The process that I did was:
1 - Run Apache Spark script to generate 30 millions rows partitioned by date at S3 stored by Orc.
2 - Run a Athena query to create the external table.
3 - Checked the table at EMR connected with Glue Data Catalog and it worked perfect. Both Spark and Hive were able to access.
4 - Generate another 30 millions rows in other folder partitioned by date. In Orc format
5 - Ran the Glue Crawler that identify the new table. Added to Data Catalog and Athena was able to do the query. But Spark and Hive aren't able to do it. See the exception below:
Spark
Caused by: java.lang.ClassCastException: org.apache.hadoop.io.Text cannot be cast to org.apache.hadoop.hive.ql.io.orc.OrcStruct
Hive
Error: java.io.IOException: org.apache.hadoop.hive.ql.metadata.HiveException: Error evaluating audit_id (state=,code=0)

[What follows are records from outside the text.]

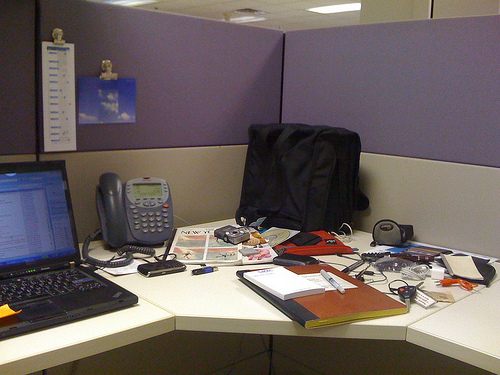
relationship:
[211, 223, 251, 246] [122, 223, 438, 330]
camera on desk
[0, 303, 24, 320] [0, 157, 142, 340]
orange sticker on laptop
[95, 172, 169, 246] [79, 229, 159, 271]
telephone has cord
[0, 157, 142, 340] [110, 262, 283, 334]
laptop on desk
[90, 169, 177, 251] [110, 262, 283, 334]
phone on desk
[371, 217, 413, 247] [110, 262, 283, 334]
item on desk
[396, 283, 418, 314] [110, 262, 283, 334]
keys on desk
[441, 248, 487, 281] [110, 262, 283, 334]
item on desk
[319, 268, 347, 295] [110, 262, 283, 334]
pen on desk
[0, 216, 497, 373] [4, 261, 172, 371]
desk has side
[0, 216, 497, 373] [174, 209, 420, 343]
desk has side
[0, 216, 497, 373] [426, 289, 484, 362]
desk has side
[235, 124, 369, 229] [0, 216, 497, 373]
black bag on desk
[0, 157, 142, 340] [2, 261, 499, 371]
laptop on desk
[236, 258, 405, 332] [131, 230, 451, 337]
book on desk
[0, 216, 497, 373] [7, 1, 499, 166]
desk has wall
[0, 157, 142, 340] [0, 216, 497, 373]
laptop on desk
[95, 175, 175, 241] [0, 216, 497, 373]
phone on desk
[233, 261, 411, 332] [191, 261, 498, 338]
book on top of desk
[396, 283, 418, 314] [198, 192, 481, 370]
keys on desk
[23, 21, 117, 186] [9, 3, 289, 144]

I was checking if was any serialisation problem and I found this:
Input format org.apache.hadoop.hive.ql.io.orc.OrcInputFormat
Output format org.apache.hadoop.hive.ql.io.orc.OrcOutputFormat
Serde serialization lib org.apache.hadoop.hive.ql.io.orc.OrcSerde
orc.compress SNAPPY
Input format org.apache.hadoop.mapred.TextInputFormat
Output format org.apache.hadoop.hive.ql.io.HiveIgnoreKeyTextOutputFormat
Serde serialization lib org.apache.hadoop.hive.ql.io.orc.OrcSerde
So, this is not working to read from Hive or Spark. It works for Athena. I already changed the configurations but with no effect at Hive or Spark.

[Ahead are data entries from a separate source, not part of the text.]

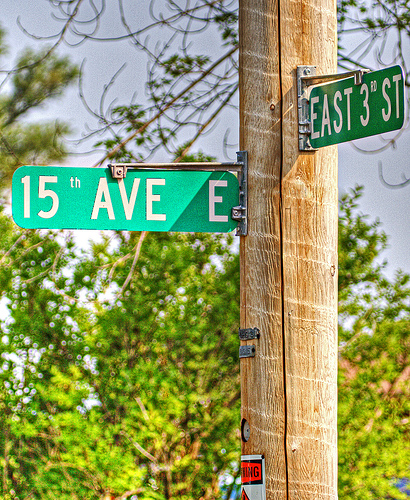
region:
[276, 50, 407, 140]
a small display for board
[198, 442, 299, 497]
a part of the text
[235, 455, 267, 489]
red board with black text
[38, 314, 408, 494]
cool green color trees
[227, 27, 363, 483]
a long pillar on road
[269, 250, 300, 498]
a small line in pillar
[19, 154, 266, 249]
a green board with white text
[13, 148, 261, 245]
a green board with address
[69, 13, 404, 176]
clear view of sky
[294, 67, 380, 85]
a small hanger holding board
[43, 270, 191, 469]
bright green trees outside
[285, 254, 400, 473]
brown post and trees outside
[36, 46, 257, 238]
street sign and barren tree branches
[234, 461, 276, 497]
warning label on brown post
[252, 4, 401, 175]
green street sign hanging on brown post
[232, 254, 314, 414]
brown post split and metal brackets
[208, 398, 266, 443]
green leaves and hole in post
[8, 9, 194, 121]
bare tree branches hanging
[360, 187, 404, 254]
grey sky and green leaves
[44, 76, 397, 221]
pair of signs hanging on a post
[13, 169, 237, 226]
15th Ave E on a sign.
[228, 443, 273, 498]
Warning sign on a pole.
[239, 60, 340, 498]
The pole is wooden.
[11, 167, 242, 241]
The background of the sign is green.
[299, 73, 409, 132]
East 3rd St on a sign.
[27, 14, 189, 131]
The sky is blue.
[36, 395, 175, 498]
The tree is green.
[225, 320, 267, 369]
Tags on the pole.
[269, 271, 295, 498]
Crack in the pole.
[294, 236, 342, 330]
Scratches on the pole.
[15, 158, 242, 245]
The sign says "15th AVE E"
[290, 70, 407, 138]
The right sign says "East 3rd St"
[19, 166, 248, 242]
A green sign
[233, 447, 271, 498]
A partially visible warning sign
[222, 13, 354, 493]
A large wooden pole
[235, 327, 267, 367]
Dull metal clasps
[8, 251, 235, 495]
Green trees behind the pole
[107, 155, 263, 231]
A metal sign holder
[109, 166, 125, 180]
A small screw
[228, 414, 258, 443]
A large metal screw in the pole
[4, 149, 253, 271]
15th Ave East street sign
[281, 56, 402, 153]
east 3rd street sign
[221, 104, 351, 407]
A wooden sign pole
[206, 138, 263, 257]
metallic sign attachment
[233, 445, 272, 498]
A warning sign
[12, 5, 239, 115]
The sky behind some trees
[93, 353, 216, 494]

Anyone faced that problem?
Upvotes: 15
Views: 2887
Reputation: 7732
Well,
After few weeks that I posted this question AWS fixed the problem. As I showed above, the problem was real and that was a bug from Glue.
As it is a new product and still have some problems some times.
But this was solved properly. See the properties of the table now:
ROW FORMAT SERDE
'org.apache.hadoop.hive.ql.io.orc.OrcSerde'
STORED AS INPUTFORMAT
'org.apache.hadoop.hive.ql.io.orc.OrcInputFormat'
OUTPUTFORMAT
'org.apache.hadoop.hive.ql.io.orc.OrcOutputFormat'
Upvotes: 4